The cake doesn't need the oven. I'm sorry if you have already known , but I would like to try to introduce the "Biscuit cake", here.
* Rich tea/Marie type biscuits
* whipped cream added sugar ( Luckily,ready-made whipped cream is available at my local E-mart in Korea)
* strong brewed coffee (or milk), room temperature
#1 Dunk the both faces of a biscuit lightly in coffee (or milk).
(Be careful not to make it too moist, please!)
#2 Spread some whipped cream on top of the biscuit.
#3 Continue piling with slightly moist biscuit and whipped cream alternately as much as you like, finishing with the biscuit.
#4 Fill the gap between biscuits and spread on top with cream, stylishly.
(If you prefer a "low-calorie" cake, you can skip #4.)
#5 Cover the yummy tower with plastic wrap and refrigerate at least three hours until the biscuits successfully change into a soft moist texture like a sponge cake thanks to the whipped cream.
#6 Adorn with your favourite fruit before serving.

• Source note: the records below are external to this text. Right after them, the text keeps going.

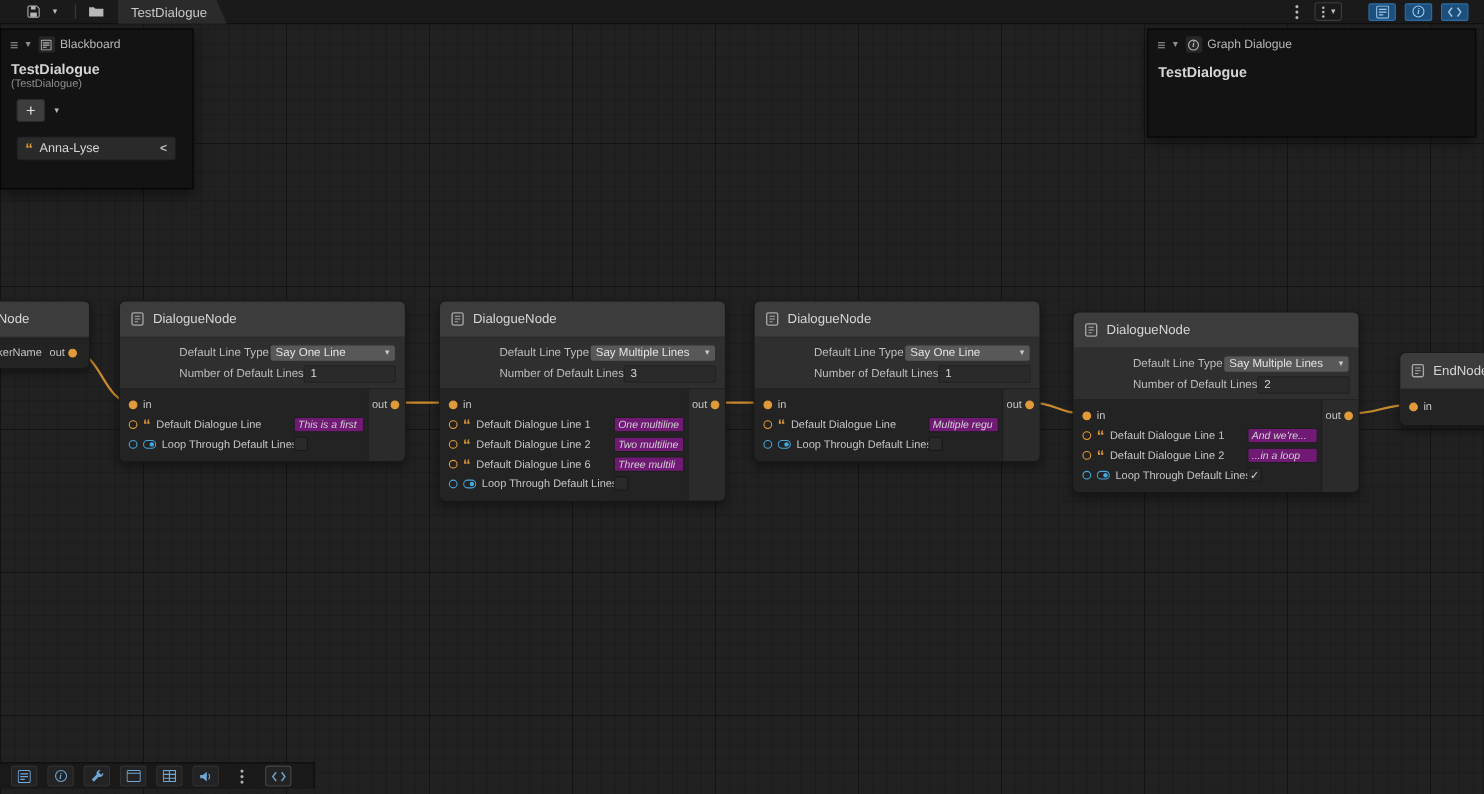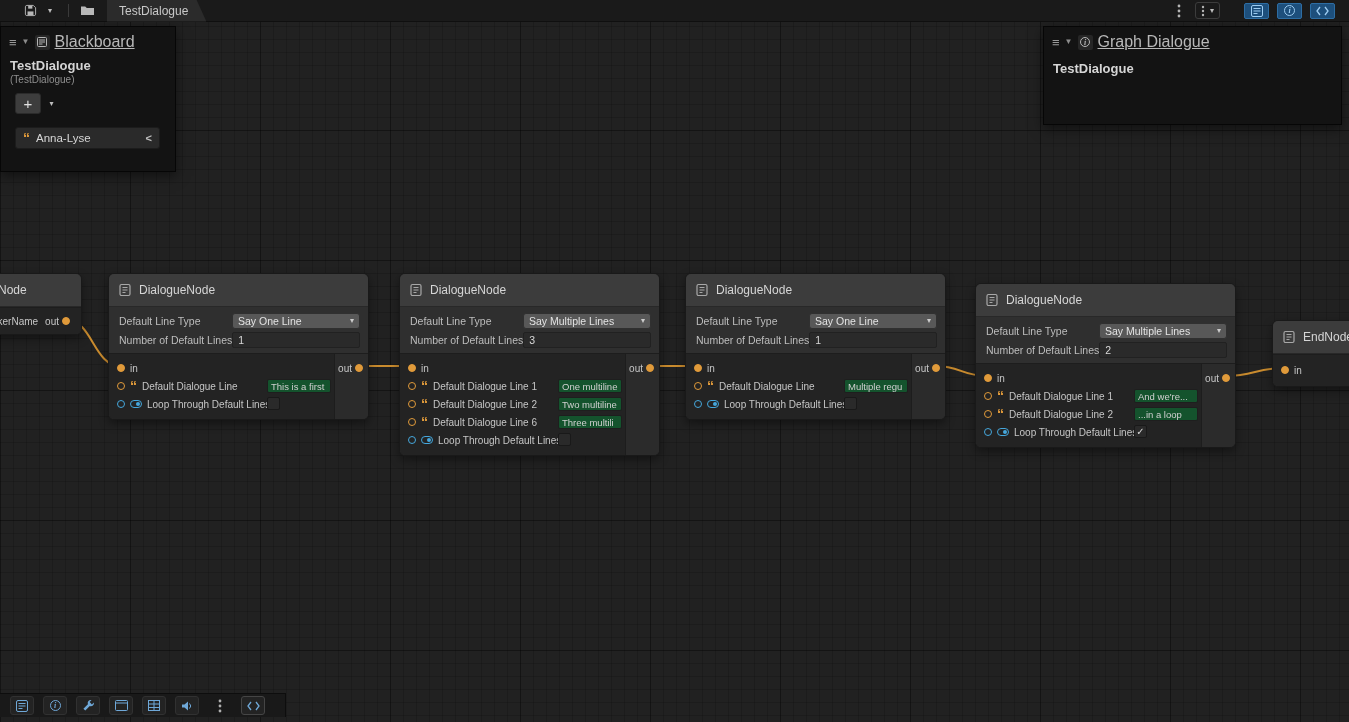--- a/index.html
+++ b/index.html
@@ -37,7 +37,7 @@
   .collapse { font-size:8px; color:#8d8d8d; line-height:1; }
   .boxed-icon { width:15px; height:15px; background:#262626; border-radius:2px; color:#b5b5b5;
     display:flex; align-items:center; justify-content:center; }
-  .panel-title { font-size:16px; color:#b8b8b8;text-decoration:underline; }
+  .panel-title { font-size:11px; color:#b8b8b8; }
   .bb-graphname { padding:3px 9px 0 9px; font-size:13px; font-weight:600; color:#d4d4d4; }
   .bb-subtitle { padding:1px 9px 0 9px; font-size:10px; color:#8f8f8f; }
   .bb-addrow { display:flex; align-items:center; gap:3px; padding:8px 9px 0 14px; }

If you create your cake longer like a log and lay it and then spread cream all over it, I think that your cake can be something like a Buche de Noel. To tell the truth, I have never baked even home-made biscuits and I know that my home-made "biscuit-cake" is extremely out of touch with elegance.
However, it was enjoyable for me to fix this cake. I hope many people will enjoy making your own "Biscuit-cake". By the way, as much as we the Japanese call the Biscuit-cake "cake", some people outside Japan may consider it "biscuit".
How do you feel about that, Nicey?
Hiromi Miura (seoul Korea)
|Nicey replies: Dear Hiromi,
I think that biscuits can be ingredients in cakes, as the digestive biscuit and ginger nut often form the base for Cheesecakes. So biscuits are quite prepared for this treatment. I don't think it can go the other way though. Perhaps the closest is the sponge fingers that get used in desserts which are very dry and brittle which have almost entered a state where by they could be used as biscuits. Even so that is no the same thing as smashing them up or treating them with a solution that would turn them into biscuits.
Perhaps some of the people outside of Japan should think about that, although you might have to do the translation again.
P.S. I like the strawberry on top, very tempting.